Si hay vida después de la muerte, Mercedalia aún valora mis esfuerzos para conseguir una funeraria que me permitiera trazar la ruta al cementerio. Los dos primeros agentes a los que llamé pensaron que mi propuesta era una ocurrencia para retrasar la separación definitiva. El tercero fue muy elocuente: me habló de los ciclos de la naturaleza, me recordó que no hay primavera sin invierno.
Necesitaba apresurarme antes de que aparecieran en la casa los pocos familiares de Merce. Por el hecho de apellidarse Rábago, de seguro querrían elegir la funeraria. Al azar seleccioné un cuarto número en la sección amarilla.

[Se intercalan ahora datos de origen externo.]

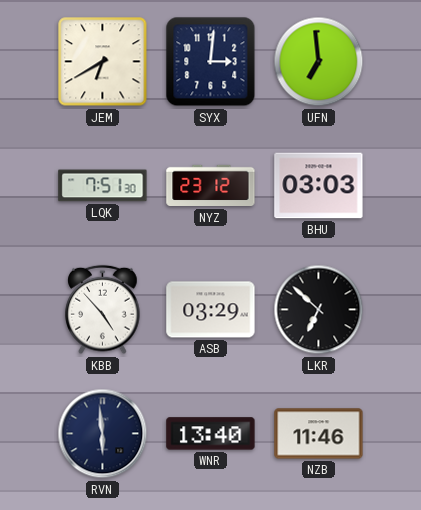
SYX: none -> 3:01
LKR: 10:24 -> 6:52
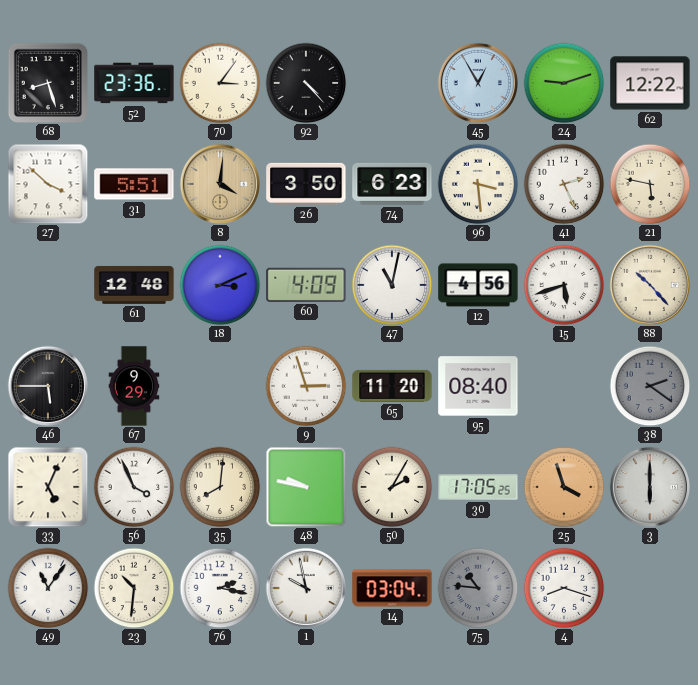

Obtuve respuesta a la primera llamada, prueba de que Servicios Torres tenía pocas solicitudes, lo que iba a facilitar mi tarea de convencimiento.
Me equivoqué a medias. Cuando le dije al gerente -después supe su nombre: Elfego Torres- que deseaba un servicio especial me preguntó en qué sentido. "En cuanto al itinerario". El señor Torres creyó que se trataba de una broma: "Eso, a las cinco treinta y dos de la mañana, francamente..." Me di por ofendida: "ƑCómo se le ocurre?" Elfego ilustró su desconfianza citándome las muchas ocasiones en que había sido víctima de bromistas ociosos.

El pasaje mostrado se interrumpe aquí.